The People Were As Gentle And Inoffensive In Their Manners As The
Japanese, Without Their Elaborate Courtesy And Civilized Curiosity.
Having seen all I could see, I turned shipwards, weary, footsore, and
exhausted; my feet so sore and blistered, indeed, that long before I
reached a gharrie I was obliged to take off my boots and wrap them in
handkerchiefs.
The dust was deep and made heavy walking, and the level
straightness of a great part of the road is wearisome. Overtaking even
at my slow rate of progress a string of creaking buffalo carts, I got
upon the hindmost, but after a little rest found the noise, dust, and
slow progress intolerable, and plodded on as before, taking two and a
half hours to walk three miles.

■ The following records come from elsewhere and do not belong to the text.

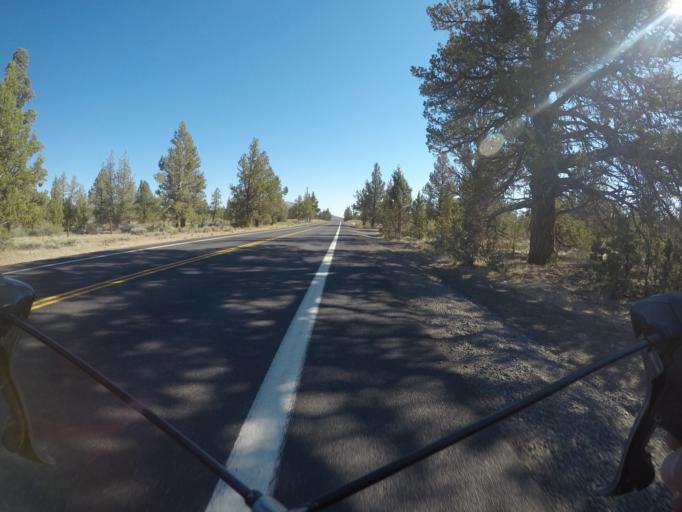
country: US
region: Oregon
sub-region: Deschutes County
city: Redmond
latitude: 44.2197
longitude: -121.3126
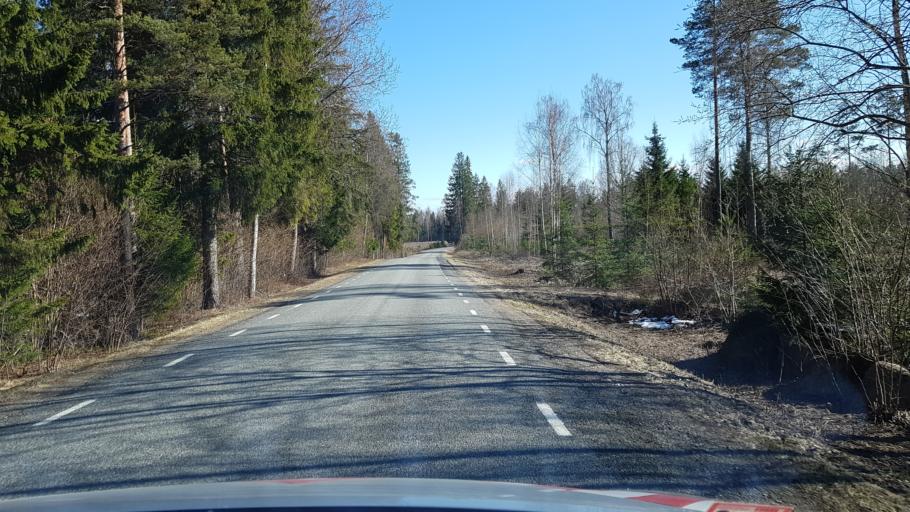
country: EE
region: Laeaene-Virumaa
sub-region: Kadrina vald
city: Kadrina
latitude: 59.3917
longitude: 26.0191
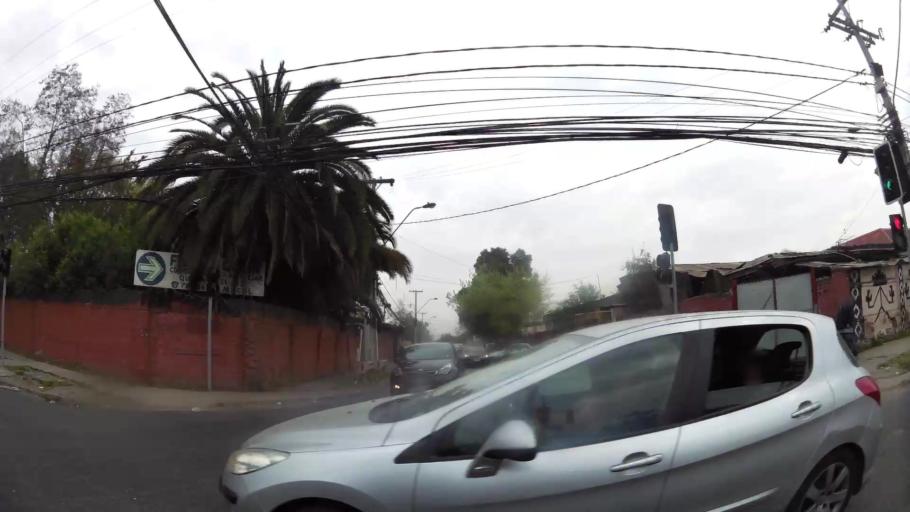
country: CL
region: Santiago Metropolitan
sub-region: Provincia de Santiago
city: Villa Presidente Frei, Nunoa, Santiago, Chile
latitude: -33.4848
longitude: -70.6017
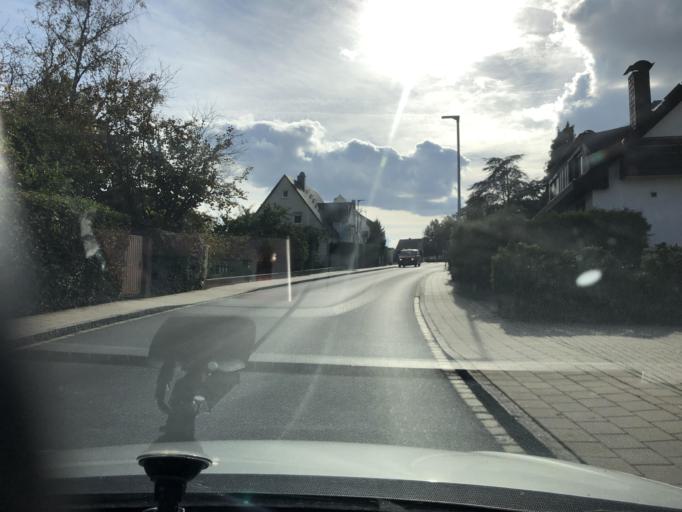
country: DE
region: Bavaria
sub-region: Regierungsbezirk Mittelfranken
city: Seukendorf
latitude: 49.4574
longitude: 10.8876
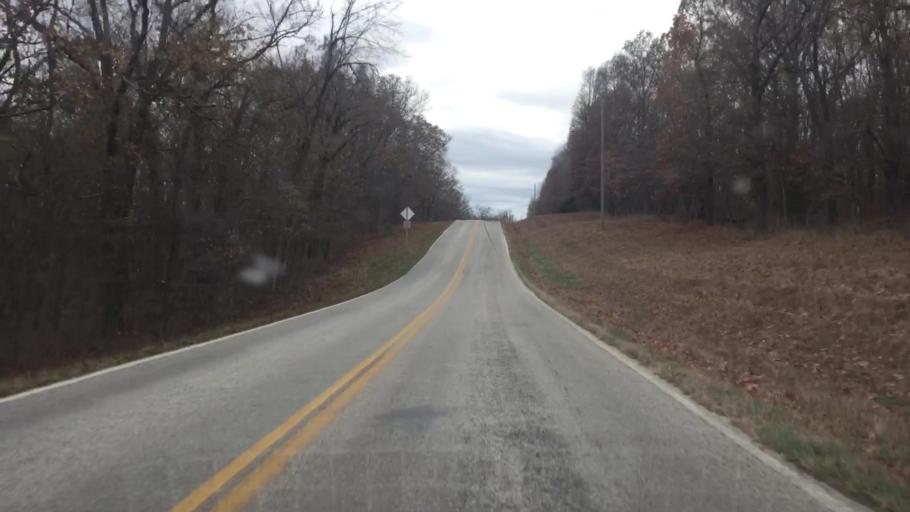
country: US
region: Missouri
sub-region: Saint Clair County
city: Osceola
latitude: 37.9887
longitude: -93.6328
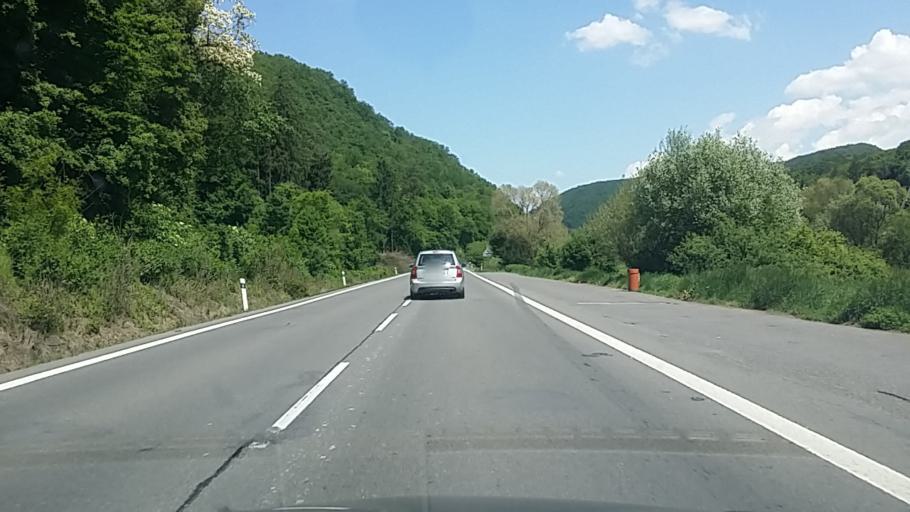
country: SK
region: Banskobystricky
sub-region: Okres Banska Bystrica
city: Zvolen
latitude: 48.5265
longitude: 19.1081
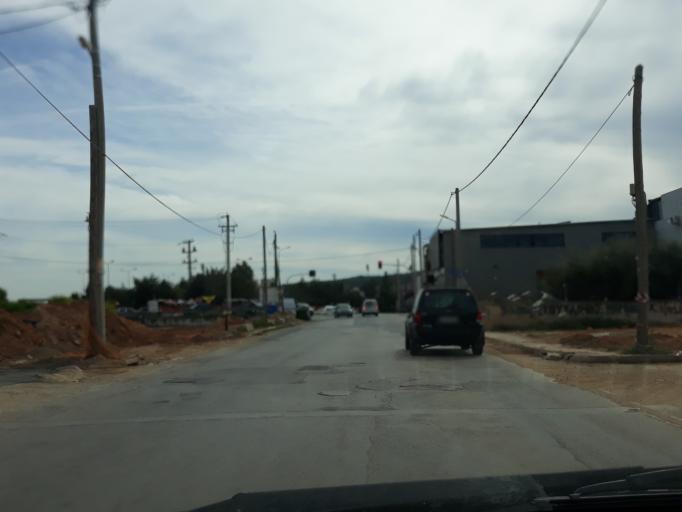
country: GR
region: Attica
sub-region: Nomarchia Dytikis Attikis
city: Ano Liosia
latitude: 38.0806
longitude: 23.7102
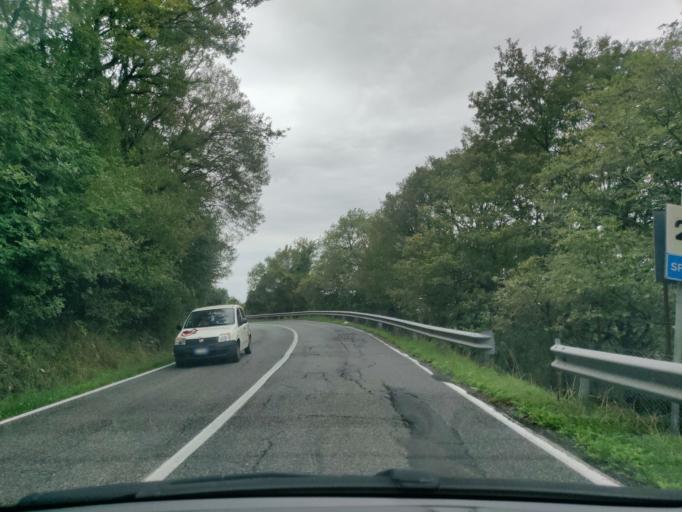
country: IT
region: Latium
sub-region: Citta metropolitana di Roma Capitale
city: Allumiere
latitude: 42.1452
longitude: 11.8905
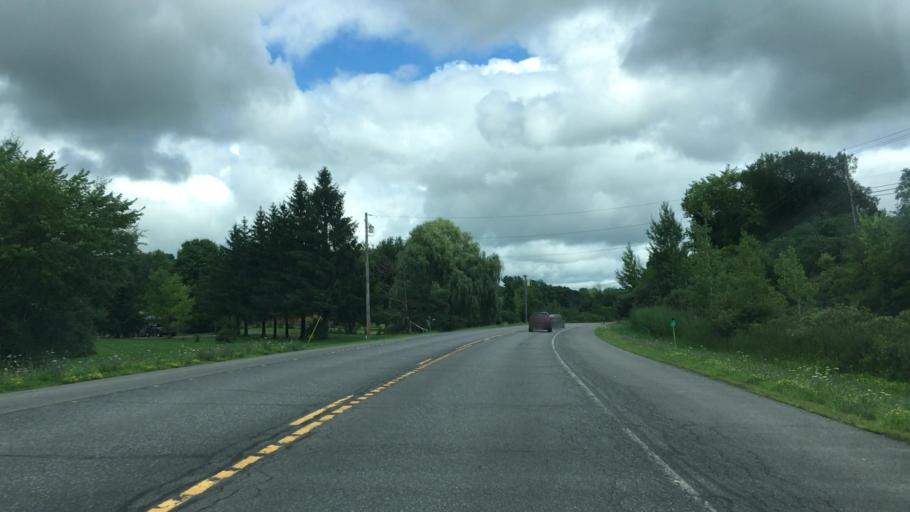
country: US
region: New York
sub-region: Rensselaer County
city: Poestenkill
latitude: 42.8013
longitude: -73.5625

About a mile from Cholen there is an
extraordinary burial-ground, said to cover an area of twenty square
miles. (?) It is thickly peopled with the dead, and profuse vegetation
and funereal lichens give it a profoundly melancholy look. It was
chosen by the Cambodian kings several centuries ago for a cemetery, on
the advice of the astrologers of the court. The telegraph wire runs
near it, and so the old and the new age meet.
On my weary way I was overtaken by a young French artillery officer,
who walked with me until we came upon an empty gharrie, and was
eloquent upon the miseries of Saigon. It is a very important military
station, and a sort of depot for the convicts who are sent to the
(comparatively) adjacent settlement of New Caledonia.